MICHAEL BURLINGAME (AUTHOR, ABRAHAM LINCOLN: A LIFE): If a particularly powerful issue grabs the public imagination, and you try to sweep it under the rug, thats not going to work. Eventually push was going to come to shove.


STEVE HAHN (AUTHOR, THE POLITICAL WORLDS OF SLAVERY AND FREEDOM): From the time of the founding of the Republic, slavery was the most divisive issue in American politics.

MICHAEL BURLINGAME: When you talk about slavery in the abstract was one thing. But when you actually saw runaway slaves being rendered back under the Fugitive Slave Act, when you read accounts of slaves beaten, punished, mutilated, husbands sold away from wives and children sold away from parents, it appealed to peoples emotions.

STEVEN HAHN: In certain parts of the country a process of emancipation began, but slavery deepened and intensified in the deep South which not only made Southern slave holders the richest people and most politically powerful people in the United States, but also drove American economic growth.

DOUGLAS EGERTON (AUTHOR, YEAR OF METEORS: STEPHEN DOUGLAS, ABRAHAM LINCOLN, AND THE ELECTION THAT BROUGHT ON THE CIVIL WAR): The Democrats were the main party and theyd been the main party for decades. For the Democrats, far and away the frontrunner was Senator Stephen Douglas of Illinois, the so-called little giant. Hed been in politics for 30 years.

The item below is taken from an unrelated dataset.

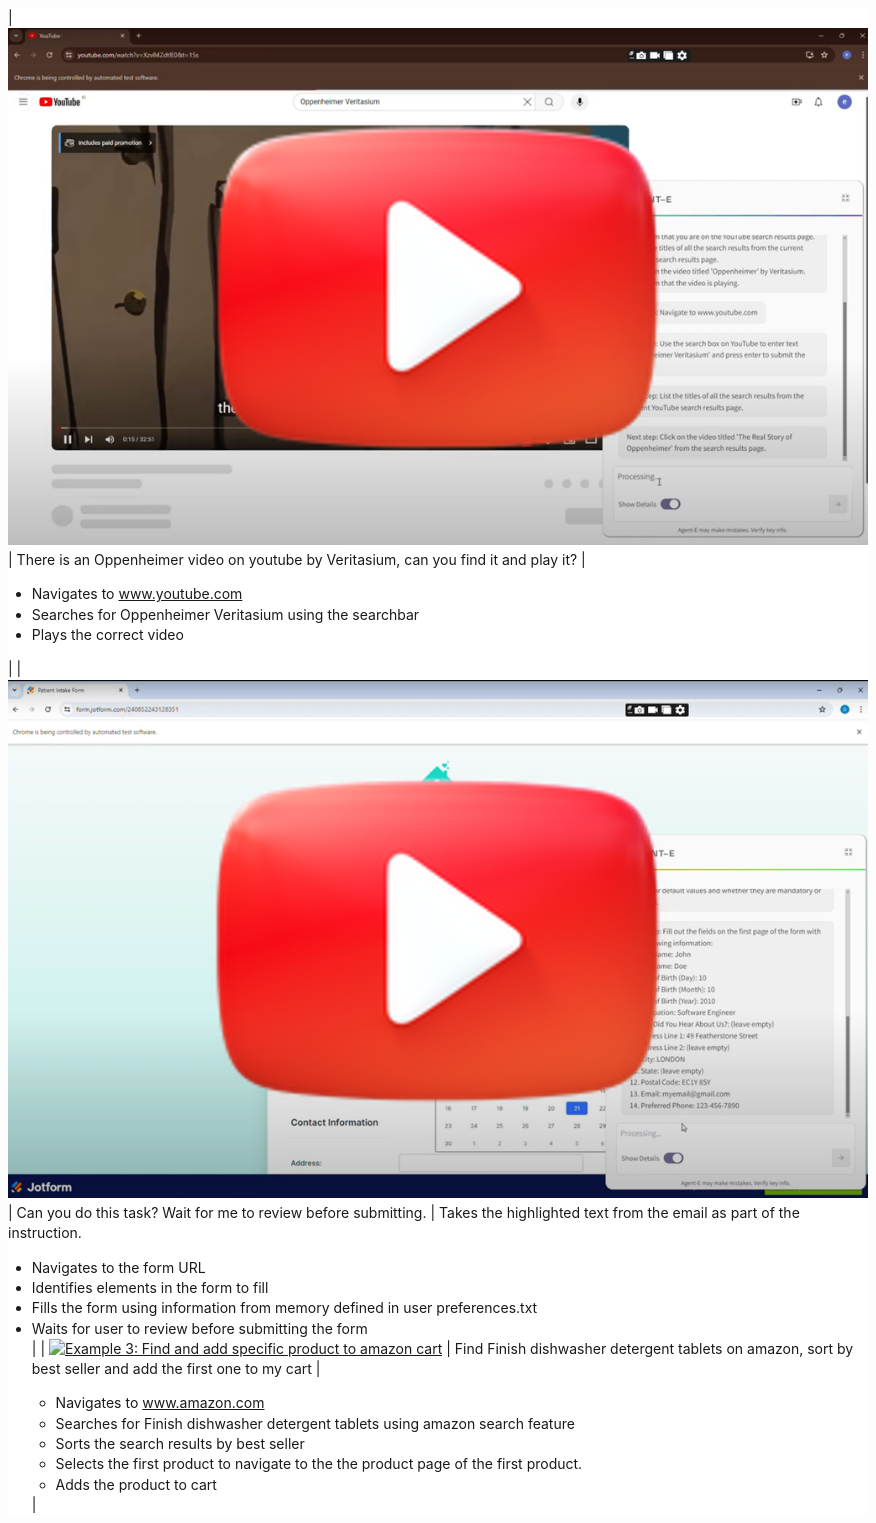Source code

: | [![Oppenheimer Video](docs/images/play-video-on-youtube-thumbnail.png)](https://www.youtube.com/embed/v4BgYiDHNZs) | There is an Oppenheimer video on youtube by Veritasium, can you find it and play it? | <ul> <li>Navigates to www.youtube.com </li> <li>Searches for Oppenheimer Veritasium using the searchbar </li> <li> Plays the correct video </li></ul>|
| [![Example 2: Use information to fill forms](docs/images/form-filling-thumbnail.png)](https://www.youtube.com/embed/uyE7tfKkB0E) | Can you do this task? Wait for me to review before submitting. | Takes the highlighted text from the email as part of the instruction. <ul> <li>Navigates to the form URL </li> <li>Identifies elements in the form to fill </li> <li> Fills the form using information from memory defined in user preferences.txt </li> <li>Waits for user to review before submitting the form </li> |
| [![Example 3: Find and add specific product to amazon cart](docs/images/amazon-add-to-cart-thumbnail.png)](https://www.youtube.com/embed/CiKZwU_F6TQ) | Find Finish dishwasher detergent tablets on amazon, sort by best seller and add the first one to my cart | <ul> <li> Navigates to www.amazon.com </li> <li>Searches for Finish dishwasher detergent tablets using amazon search feature </li> <li> Sorts the search results by best seller </li> <li>Selects the first product to navigate to the the product page of the first product. </li> <li> Adds the product to cart </li></ul> |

MICHAEL BURLINGAME: But the Democrats were divided over the slavery issue. And Douglas had tried to paper over the differences. The technical question was: should slavery be allowed to expand into the Western territories? The Southern Democrats said, yes, and Douglas, trying to keep the North and South wings of the party united said, Well, lets let the people who move out to the territories decide whether they want slavery or not.

STEVE HAHN: So when the Democrats got together at the convention in Charleston, there was no clear plan.

DOUGLAS EGERTON: Southerners decided to write a hardcore, pro-slavery platform they knew Stephen Douglas would never accept.

STEVE HAHN: But the Douglas forces won on the platform, at which point, delegates from the deep South got up and left. And when they did, there werent enough delegates at the convention for Douglas to get two thirds of the vote in order to get the nomination.

MICHAEL BURLINGAME: Once the Democrats split up in Charleston, they decide to reconvene in another Southern city, Baltimore.

DOUGLAS EGERTON: Baltimore essentially was a repeat of their first one. The same men who walked out in Charleston came back still determined to deny Douglas the nomination, and walked out yet again. The Democrats who were left simply announced that whoever was there was going to vote. The two-thirds rule meant two-thirds of those in the building at any given moment. And they went ahead and nominated Stephen Douglas.

STEVE HAHN: Then, Southern Democrats decide to hold their own rump convention. They support a federal slave code, and they nominate John Breckinridge, the sitting Vice President from Kentucky. So the result was, you had two candidates from the Democratic party, running for president.

DOUGLAS EGERTON: The Democratic dysfunction of 1860 three conventions, two nominees in the field thats dysfunction on a major scale. And really by the early fall it was pretty clear the Republicans were going to win.

STEVE HAHN: The Republican Party is a new party, committed to ending slavery in some way.

DOUGLAS EGERTON: They existed only in the North. Abraham Lincoln was so little known even in 1860 that the newspapers often reported his first name as Abram and not Abraham.

MICHAEL BURLINGAME: Prior to 1860, the Democrats had won time and again. The Democratic Party was the one major institution that kept the Union together, that had Northern and Southern support. And when it broke up the Civil War seemed almost inevitable.

DOUGLAS EGERTON: The big question of course is what have happened had the Democrats been unified had they met in Charleston, and tried to find some kind of consensus candidate. Had the Democrats won, the United States would be a very different country for years to come.

MICHAEL BURLINGAME: In American history, when a party breaks up, for the next generation that party is on the outs. The Republican party then dominates American politics from 1860 up until 1912. Today, it could well be that a split in a party akin to that would have the same effect. Whichever party breaks up might be in the wilderness for the next generation.